Murphy: So the collection is already in MoMA!

Anderson: Right—so how does this work exist in MoMA? It doesn’t only exists on white gallery walls. Maybe it’s just cubicle decor for a month.

And this social network that’s created will eventually be able to see the exhibition online. And the photos they send, similar to that of social networks, reveal something about their lives, it reveals something private about their lives. That is very interesting—that art asks someone to reveal something about themselves that they wouldn’t normally reveal. Maybe there’s some truth to that—in revealing the art you want to make.

Murphy: Well yes, I think that is something most artists are very comfortable with—the fact that their work reveals a personal thing about them, whether it’s through the process, or content. But to have those aspects of a work also ask the viewer to reveal those intimate parts of their life is an interesting turn around.

Anderson: A friend from Toronto sent a text photo of an object poster with their kid in it, and their daughter was kind of holding her hands up, and I couldn’t tell whether it was a positive thing, or she hated it! But it was great to see.

I was thinking about ways to speak about this project while a visiting artist and lecturer at the University of Georgia, in Athens, Georgia, and I found this [pulls out magazine] New England Home, celebrating fine design and architecture.

Murphy: That is your work on the cover!

Anderson: This is my piece on the cover—in someone’s home!

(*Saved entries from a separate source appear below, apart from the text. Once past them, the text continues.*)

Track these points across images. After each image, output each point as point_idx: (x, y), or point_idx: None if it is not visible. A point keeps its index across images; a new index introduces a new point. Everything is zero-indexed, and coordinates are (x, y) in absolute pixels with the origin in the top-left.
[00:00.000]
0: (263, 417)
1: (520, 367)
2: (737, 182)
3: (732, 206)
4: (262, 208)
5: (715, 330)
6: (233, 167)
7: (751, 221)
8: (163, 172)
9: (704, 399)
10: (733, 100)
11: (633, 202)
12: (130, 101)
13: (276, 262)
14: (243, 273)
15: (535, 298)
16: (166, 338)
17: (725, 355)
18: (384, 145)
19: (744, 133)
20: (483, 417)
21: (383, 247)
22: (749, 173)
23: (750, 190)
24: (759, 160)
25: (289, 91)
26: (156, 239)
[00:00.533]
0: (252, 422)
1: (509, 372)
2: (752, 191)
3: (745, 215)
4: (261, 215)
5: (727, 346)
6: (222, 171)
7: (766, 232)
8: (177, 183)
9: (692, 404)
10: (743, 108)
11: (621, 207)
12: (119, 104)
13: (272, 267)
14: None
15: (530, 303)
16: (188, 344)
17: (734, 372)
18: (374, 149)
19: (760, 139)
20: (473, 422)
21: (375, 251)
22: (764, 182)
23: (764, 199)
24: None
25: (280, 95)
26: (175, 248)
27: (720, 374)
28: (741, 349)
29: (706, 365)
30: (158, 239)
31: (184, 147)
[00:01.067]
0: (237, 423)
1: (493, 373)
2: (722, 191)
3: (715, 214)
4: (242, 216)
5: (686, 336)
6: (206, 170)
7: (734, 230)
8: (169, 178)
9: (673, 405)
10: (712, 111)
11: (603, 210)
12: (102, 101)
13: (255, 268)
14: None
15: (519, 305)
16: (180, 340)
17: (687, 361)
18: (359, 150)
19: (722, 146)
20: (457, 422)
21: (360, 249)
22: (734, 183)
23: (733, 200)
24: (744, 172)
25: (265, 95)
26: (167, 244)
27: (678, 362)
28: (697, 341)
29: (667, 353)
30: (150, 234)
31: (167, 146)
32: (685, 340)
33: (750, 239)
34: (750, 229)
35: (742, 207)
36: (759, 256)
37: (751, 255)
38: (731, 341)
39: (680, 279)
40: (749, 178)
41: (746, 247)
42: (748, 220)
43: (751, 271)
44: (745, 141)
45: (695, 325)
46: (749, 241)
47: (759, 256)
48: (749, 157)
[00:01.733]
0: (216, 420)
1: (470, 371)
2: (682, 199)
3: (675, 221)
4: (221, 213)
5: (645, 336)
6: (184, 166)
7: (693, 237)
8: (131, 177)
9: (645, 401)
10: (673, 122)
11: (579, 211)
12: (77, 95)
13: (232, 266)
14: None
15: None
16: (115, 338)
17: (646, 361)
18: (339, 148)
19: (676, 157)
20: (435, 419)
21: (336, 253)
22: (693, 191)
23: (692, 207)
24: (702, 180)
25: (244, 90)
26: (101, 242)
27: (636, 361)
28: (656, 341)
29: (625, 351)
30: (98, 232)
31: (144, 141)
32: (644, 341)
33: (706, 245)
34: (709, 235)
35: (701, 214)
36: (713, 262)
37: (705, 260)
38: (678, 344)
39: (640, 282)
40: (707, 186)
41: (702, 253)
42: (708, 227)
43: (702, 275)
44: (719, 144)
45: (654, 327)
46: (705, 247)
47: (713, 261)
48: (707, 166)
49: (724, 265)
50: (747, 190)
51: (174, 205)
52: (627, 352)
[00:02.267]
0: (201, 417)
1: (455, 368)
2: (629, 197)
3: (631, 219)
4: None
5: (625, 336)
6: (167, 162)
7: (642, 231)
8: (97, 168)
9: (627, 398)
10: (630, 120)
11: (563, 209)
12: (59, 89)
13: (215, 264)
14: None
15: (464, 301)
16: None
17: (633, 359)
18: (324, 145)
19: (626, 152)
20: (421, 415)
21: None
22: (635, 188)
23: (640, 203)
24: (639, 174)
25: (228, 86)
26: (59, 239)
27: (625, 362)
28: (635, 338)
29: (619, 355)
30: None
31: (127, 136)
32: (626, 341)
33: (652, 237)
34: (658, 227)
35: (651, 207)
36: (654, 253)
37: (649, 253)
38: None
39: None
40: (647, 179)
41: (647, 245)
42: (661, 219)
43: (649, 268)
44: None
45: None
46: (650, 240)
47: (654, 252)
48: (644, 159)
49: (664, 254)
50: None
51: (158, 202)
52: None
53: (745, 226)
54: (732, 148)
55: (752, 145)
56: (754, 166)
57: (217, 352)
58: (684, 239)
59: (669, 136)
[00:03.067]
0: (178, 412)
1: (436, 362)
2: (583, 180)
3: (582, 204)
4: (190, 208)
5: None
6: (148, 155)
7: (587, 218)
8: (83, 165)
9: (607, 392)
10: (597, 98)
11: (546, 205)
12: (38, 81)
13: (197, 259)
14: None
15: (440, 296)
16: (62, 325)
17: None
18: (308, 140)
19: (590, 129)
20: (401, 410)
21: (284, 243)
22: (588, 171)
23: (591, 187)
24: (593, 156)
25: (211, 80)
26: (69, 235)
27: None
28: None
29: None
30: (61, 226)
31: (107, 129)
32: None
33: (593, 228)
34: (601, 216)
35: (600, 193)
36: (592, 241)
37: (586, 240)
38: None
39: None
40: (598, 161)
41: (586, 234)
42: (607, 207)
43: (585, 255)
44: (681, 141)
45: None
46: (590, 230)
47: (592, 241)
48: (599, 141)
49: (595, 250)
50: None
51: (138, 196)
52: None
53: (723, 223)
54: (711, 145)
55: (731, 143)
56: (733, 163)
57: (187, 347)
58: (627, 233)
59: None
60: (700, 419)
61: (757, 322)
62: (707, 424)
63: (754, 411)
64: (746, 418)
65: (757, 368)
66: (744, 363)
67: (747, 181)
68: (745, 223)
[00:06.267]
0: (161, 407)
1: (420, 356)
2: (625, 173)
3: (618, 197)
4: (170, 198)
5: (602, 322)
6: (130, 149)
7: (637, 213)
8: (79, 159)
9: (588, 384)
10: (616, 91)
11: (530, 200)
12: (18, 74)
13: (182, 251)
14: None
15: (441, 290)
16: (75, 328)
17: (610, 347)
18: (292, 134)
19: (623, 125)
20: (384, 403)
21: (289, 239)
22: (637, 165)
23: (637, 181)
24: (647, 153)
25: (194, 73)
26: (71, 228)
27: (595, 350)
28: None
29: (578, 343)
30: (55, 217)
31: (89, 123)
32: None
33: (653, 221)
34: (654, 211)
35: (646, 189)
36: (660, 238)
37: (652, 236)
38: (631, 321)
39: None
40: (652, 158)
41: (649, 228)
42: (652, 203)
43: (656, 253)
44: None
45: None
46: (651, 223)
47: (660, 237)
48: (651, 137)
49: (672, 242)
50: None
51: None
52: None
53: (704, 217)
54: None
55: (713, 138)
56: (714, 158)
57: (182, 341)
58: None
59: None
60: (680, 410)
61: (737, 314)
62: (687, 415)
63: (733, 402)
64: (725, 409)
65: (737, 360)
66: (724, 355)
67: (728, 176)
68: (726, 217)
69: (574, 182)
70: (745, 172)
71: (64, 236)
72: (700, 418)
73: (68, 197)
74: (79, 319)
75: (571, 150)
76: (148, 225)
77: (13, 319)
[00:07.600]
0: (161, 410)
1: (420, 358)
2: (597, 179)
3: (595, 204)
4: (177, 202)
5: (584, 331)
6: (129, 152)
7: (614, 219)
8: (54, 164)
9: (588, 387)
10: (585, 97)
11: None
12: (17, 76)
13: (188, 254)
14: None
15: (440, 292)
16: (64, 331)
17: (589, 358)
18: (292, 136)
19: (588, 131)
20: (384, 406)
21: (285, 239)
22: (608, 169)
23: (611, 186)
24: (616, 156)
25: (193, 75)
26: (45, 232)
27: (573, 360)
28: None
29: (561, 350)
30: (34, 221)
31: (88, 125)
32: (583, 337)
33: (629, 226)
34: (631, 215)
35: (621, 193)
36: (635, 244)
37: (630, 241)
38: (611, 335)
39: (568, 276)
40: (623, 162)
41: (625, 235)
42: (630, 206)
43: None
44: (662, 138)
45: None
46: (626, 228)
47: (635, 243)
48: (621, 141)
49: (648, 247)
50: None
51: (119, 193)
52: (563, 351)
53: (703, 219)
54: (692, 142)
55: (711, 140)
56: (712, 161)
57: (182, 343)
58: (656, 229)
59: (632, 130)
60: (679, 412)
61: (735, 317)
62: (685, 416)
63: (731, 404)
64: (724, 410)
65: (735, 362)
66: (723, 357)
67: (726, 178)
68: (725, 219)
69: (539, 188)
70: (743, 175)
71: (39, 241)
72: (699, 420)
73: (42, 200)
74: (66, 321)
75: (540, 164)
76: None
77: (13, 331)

This artwork, Broken Home Chewy, was from 2003, and the magazine was from 2009. So this work is in some collector’s house that just happened to be photographed for this magazine!

Murphy: Wow, it’s amazing that with your fixation on catalog culture, this work, which doesn’t even really directly relate to the object posters, ended up in the same context.

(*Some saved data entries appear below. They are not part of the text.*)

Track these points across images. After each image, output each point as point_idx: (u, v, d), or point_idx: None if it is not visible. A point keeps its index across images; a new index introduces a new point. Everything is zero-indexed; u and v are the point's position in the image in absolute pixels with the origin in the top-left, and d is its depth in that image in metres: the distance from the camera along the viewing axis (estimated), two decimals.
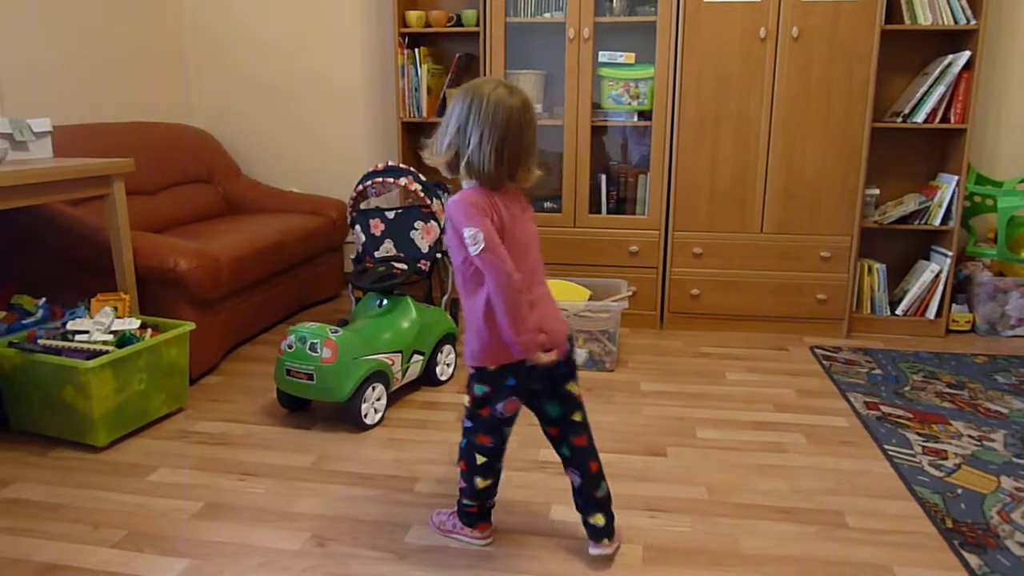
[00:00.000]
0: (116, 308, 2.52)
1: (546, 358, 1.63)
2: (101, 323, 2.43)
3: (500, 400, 1.74)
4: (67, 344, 2.33)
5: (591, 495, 1.78)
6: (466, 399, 1.79)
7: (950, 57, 3.25)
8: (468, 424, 1.80)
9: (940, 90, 3.26)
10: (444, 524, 1.91)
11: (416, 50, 3.60)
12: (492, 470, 1.82)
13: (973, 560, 1.79)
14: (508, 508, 2.00)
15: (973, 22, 3.17)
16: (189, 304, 2.78)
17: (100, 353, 2.29)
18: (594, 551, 1.78)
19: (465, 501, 1.85)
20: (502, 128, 1.57)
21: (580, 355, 1.65)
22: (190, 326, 2.59)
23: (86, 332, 2.39)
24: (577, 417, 1.78)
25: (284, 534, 1.90)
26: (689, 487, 2.13)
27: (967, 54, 3.19)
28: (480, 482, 1.81)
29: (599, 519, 1.78)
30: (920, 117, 3.30)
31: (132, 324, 2.47)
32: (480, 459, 1.80)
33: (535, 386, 1.73)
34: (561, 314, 1.75)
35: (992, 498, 2.07)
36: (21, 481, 2.16)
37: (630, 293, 3.24)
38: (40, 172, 2.34)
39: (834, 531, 1.92)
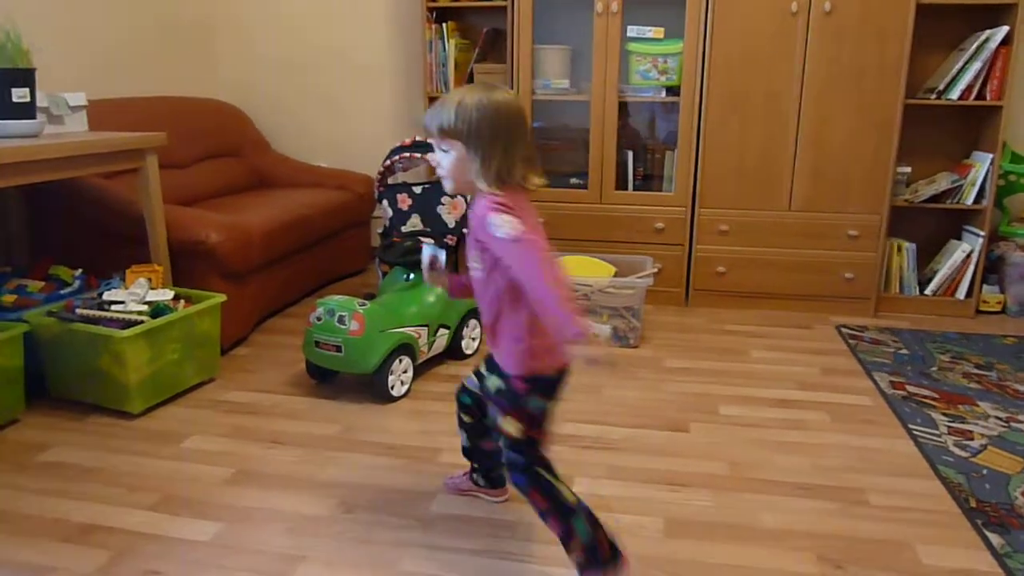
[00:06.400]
0: (150, 279, 2.57)
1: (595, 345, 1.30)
2: (136, 294, 2.48)
3: (549, 410, 1.56)
4: (103, 314, 2.39)
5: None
6: (511, 428, 1.55)
7: (987, 32, 3.18)
8: (522, 459, 1.56)
9: (976, 66, 3.19)
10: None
11: (443, 24, 3.59)
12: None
13: (995, 539, 1.79)
14: None
15: None
16: (220, 276, 2.83)
17: (135, 323, 2.35)
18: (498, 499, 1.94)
19: (587, 541, 1.52)
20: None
21: (603, 330, 1.62)
22: (221, 298, 2.64)
23: (122, 302, 2.45)
24: None
25: (312, 500, 1.95)
26: (711, 462, 2.15)
27: (1005, 29, 3.12)
28: (569, 495, 1.56)
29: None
30: (955, 94, 3.24)
31: (166, 295, 2.53)
32: (556, 485, 1.55)
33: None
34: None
35: (1017, 479, 2.06)
36: (60, 445, 2.23)
37: (655, 270, 3.23)
38: (76, 145, 2.38)
39: (855, 508, 1.93)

Anderson: Yes, it was quite interesting. Things feed back to us.

What’s strange and somewhat unexpected is that I really feel that working on this new work has been very emotional for me. Working on the posters has engaged with a lot of things that are very personal to me. To my history with art and objects. It can also be very humorous.

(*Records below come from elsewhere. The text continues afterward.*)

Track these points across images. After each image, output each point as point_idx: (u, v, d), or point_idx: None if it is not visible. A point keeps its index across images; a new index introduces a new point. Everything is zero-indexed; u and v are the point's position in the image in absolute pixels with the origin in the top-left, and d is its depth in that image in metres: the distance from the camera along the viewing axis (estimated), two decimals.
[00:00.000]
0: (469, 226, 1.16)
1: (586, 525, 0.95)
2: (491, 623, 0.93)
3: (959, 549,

Murphy: And how does that differ from your relationship to the cut paper pieces?

Anderson: The cut paper pieces are much more mapped out, there is a process to them. This familiarity with them leads me to search for unfamiliar strategies…to discover that unknown zone, to break it, to mess it up. You don’t want things to be too planned, but with these there are certain steps that seem unavoidable.

The object/posters are much more intuitive. It’s really exercising the two parts of my brains. The cut piece is much more meditative for me and I like that methodical practice, it slows me down. It is necessary. I’ve always been a hyperactive person and when I first started doing this cut thing it forced me to slow down. This allowed me to connect to the work more, to each action within the piece.

They function very well together because they inform one another. The work that is more intuitive and bold allows me to be more irreverent and playful. When I’m working on the things that are very meticulous, and meticulous allows me to hit the mark more then when I’m working more directly. I don’t want to know too far ahead what is going to happen. With the cut pieces, it’s a series of steps, where I continuously find myself and subsequently lose myself. With the posters, I have an appetite for where I am in the present and where it can go.

I like this analogy for the new work. I think I mentioned it before, to describe my process is like how a kid builds a fort, rearranging the objects. Adding his own toys.

There is also this magazine I found recently.

Murphy: Wow is this an entire magazine devoted to decorative dollies?

Anderson: Yes, but this is exactly it! I wish I could have one of my posters in this, you know? Here they are in the frame and then but look—it’s not in the frame, it’s stuck to the couch! Only in Canada. Doilies in Canada, 15 cents. What an amazing collection of aesthetic objects there behind the couch. Is that any better or worse than a De Kooning painting? Everything needs to be dusted off. I have nothing more to say.